Yahoo! Auctions
- Website type: Auction
- Owner: Yahoo!
- Website: US: http://auctions.yahoo.com/ Taiwan: tw.bid.yahoo.com Japan: https://www.auctions.yahoo.co.jp
- Launched: September 14, 1998; 28 years ago

= Yahoo Auctions =

Online auction website in Asia

Yahoo! Auctions is a service set up by the online search giant Yahoo! in 1998 to compete against eBay.

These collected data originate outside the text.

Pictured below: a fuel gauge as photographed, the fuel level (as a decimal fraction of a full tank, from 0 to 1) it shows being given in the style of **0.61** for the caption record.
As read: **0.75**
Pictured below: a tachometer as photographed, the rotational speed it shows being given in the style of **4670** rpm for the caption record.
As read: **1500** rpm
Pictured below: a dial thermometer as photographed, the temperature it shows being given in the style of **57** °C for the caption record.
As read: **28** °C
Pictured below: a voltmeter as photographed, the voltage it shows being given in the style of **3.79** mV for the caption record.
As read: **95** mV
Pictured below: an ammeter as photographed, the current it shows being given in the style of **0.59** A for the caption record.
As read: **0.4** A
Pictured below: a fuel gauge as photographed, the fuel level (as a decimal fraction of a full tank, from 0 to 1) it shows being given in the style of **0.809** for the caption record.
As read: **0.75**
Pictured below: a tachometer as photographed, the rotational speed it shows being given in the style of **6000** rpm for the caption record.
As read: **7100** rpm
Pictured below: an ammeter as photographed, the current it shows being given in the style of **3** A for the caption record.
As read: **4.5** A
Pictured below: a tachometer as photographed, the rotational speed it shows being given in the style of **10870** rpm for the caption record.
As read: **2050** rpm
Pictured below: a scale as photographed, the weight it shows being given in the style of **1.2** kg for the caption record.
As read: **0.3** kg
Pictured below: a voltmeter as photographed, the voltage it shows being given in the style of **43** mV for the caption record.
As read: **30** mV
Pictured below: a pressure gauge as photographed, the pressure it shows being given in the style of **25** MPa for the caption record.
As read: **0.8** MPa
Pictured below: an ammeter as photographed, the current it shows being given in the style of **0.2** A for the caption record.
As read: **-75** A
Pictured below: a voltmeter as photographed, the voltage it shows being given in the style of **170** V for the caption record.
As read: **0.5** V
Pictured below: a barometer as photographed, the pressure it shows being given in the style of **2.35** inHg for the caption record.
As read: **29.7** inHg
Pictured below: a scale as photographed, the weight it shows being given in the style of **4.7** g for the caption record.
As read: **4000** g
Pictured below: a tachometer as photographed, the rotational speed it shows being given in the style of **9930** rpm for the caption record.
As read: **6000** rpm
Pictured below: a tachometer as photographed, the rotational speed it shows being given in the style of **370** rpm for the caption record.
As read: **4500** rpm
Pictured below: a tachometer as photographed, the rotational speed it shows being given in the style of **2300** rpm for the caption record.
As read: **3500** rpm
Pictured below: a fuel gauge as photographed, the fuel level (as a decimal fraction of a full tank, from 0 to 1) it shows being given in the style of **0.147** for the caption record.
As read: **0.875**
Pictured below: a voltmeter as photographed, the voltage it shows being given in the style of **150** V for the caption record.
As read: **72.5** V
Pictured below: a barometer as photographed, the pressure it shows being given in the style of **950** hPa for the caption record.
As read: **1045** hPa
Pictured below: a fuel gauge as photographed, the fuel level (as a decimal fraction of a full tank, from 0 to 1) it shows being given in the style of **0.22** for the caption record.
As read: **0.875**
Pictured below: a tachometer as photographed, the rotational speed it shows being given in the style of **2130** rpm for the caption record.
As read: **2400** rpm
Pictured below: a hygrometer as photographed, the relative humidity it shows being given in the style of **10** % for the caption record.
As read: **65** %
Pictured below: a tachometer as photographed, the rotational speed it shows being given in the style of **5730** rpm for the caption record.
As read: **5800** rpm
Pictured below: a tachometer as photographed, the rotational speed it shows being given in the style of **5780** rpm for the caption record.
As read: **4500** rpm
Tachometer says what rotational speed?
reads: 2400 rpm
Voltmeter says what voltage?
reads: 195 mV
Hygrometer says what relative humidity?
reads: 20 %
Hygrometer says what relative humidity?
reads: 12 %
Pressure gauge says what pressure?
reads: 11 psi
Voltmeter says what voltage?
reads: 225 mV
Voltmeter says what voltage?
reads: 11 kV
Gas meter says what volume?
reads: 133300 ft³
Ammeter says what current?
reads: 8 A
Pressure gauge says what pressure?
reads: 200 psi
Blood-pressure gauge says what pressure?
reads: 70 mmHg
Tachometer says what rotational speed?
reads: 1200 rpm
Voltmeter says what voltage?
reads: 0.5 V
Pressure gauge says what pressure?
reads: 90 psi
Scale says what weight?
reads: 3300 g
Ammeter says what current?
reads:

There are currently only two localizations of the service active in Taiwan and Japan; Yahoo! has discontinued the service in the United States, Canada, Singapore, Hong Kong, United Kingdom and Ireland. The US and Canada section of the site closed down on June 16, 2007. The Singapore section of the site was closed on September 22, 2008. The UK and Ireland service was closed on June 28, 2002. During the shutdown of the UK and Ireland service, Yahoo! had endorsed its main auctions rival, eBay, as their 'preferred' service. The Hong Kong service was terminated on May 31, 2020.
Since Wednesday, April 6, 2022, the Japanese version of Yahoo Auctions has blocked access from the EEA and United Kingdom.

Yahoo! Auctions was preferred by some sellers for its no-fee policy — all revenue was from advertising. Singaporean users chose to shy away from eBay after the closure of Yahoo! Auctions in Singapore, citing high fees and a cluttered website.

== SOLD.com.au ==
In April 2001, Yahoo! acquired SOLD.com.au, a major competitor to eBay in Australia. SOLD.com.au was previously owned by John Fairfax Holdings' online interactive arm, F2. The site was given a new address within the yahoo.com domain. In August 2003, Yahoo! announced that the site would be shutting down and directed users to eBay.

== Yahoo! Wallet ==
Yahoo! Wallet is a lesser-known competitor to PayPal. Wallet was designed for use at Yahoo! websites such as Yahoo! Music and Yahoo! Auctions. Likewise, new Auctions sellers were required to confirm their identity by entering in their credit card number into Wallet. The service has also been discontinued outside Japan, Taiwan and Hong Kong.

Yahoo! Kantan kessai (Yahoo!かんたん決済, Yafū kantan kessai) is a similar service for paying for Japanese auctions using either bank accounts at certain Japanese banks, or a credit card issued by a Japanese bank.